*** Opening Given entries ***
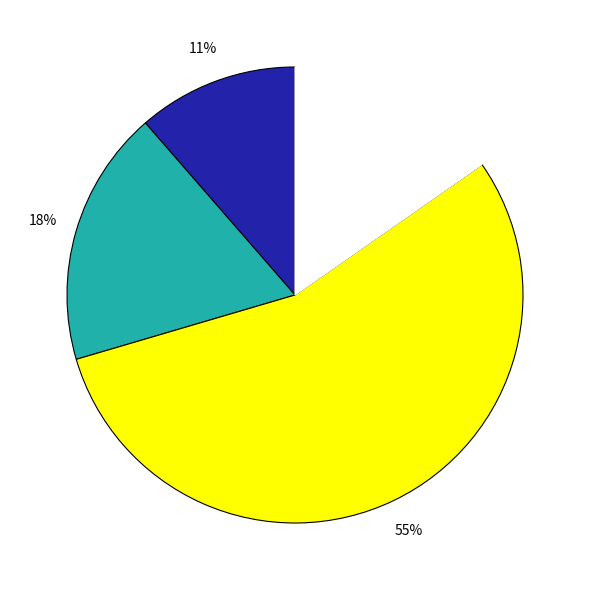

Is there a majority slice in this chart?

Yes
*** Closing Given entries ***
*** Opening Given entries ***
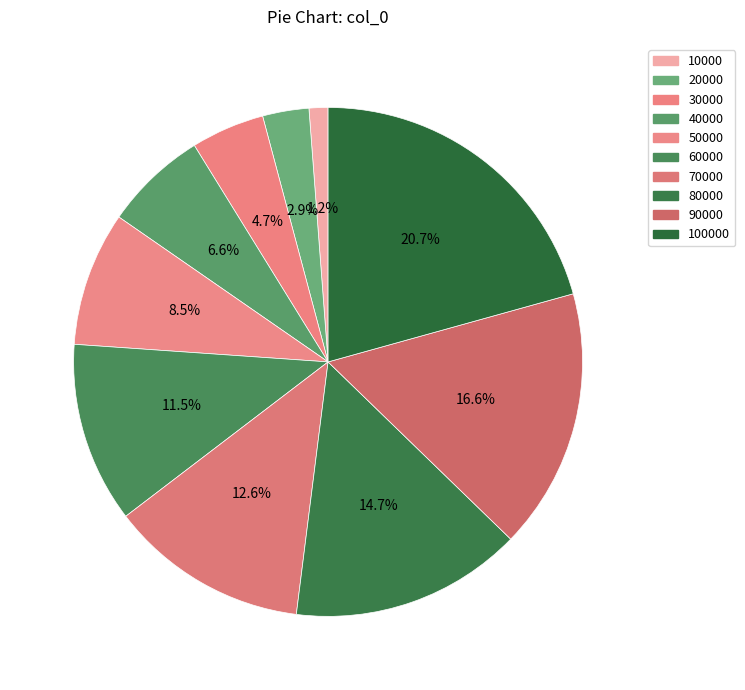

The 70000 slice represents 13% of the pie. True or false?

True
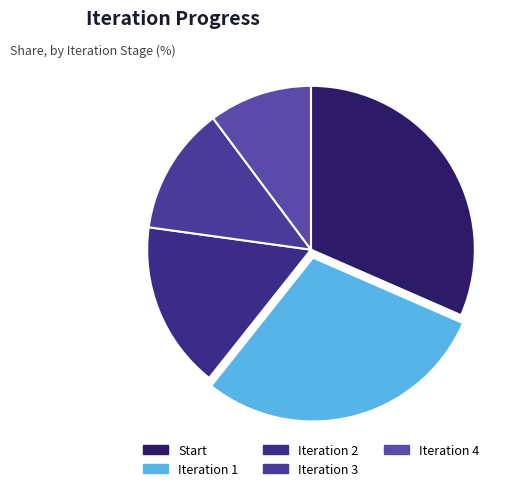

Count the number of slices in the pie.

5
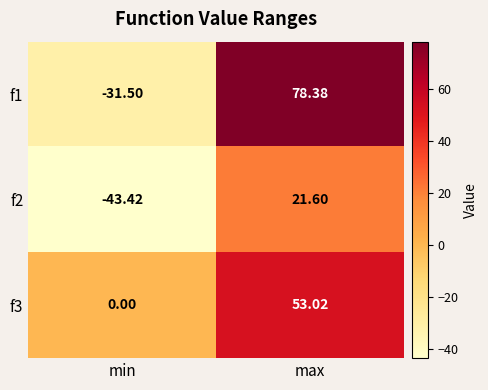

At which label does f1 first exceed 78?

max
*** Closing Given entries ***
*** Opening Given entries ***
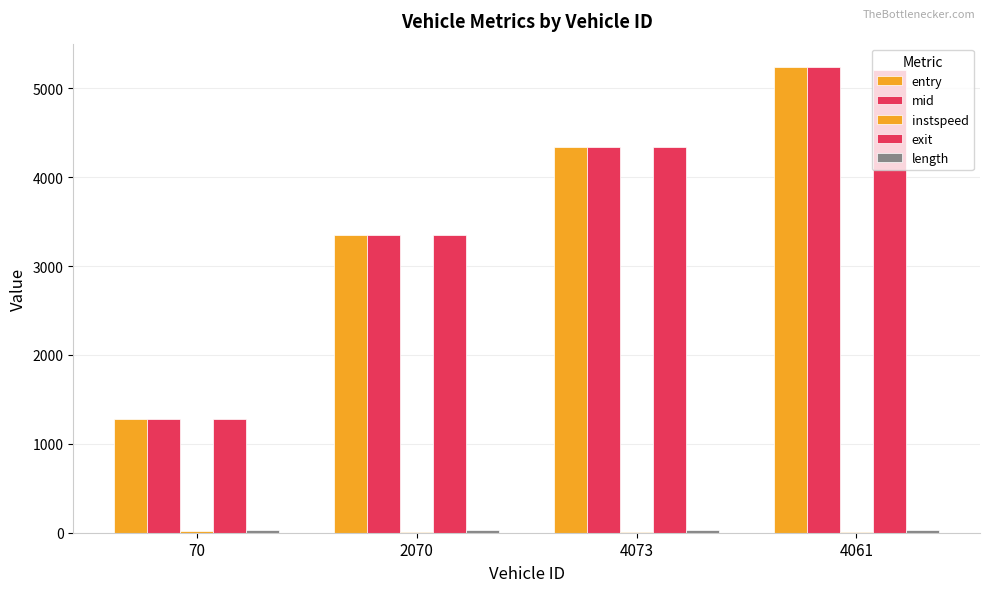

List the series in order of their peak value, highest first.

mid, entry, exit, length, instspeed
*** Closing Given entries ***
◆ Exercise brief:
Copy out every line of the listing above that contains the word "True".

◆ Exercise answer:
The 70000 slice represents 13% of the pie. True or false?
True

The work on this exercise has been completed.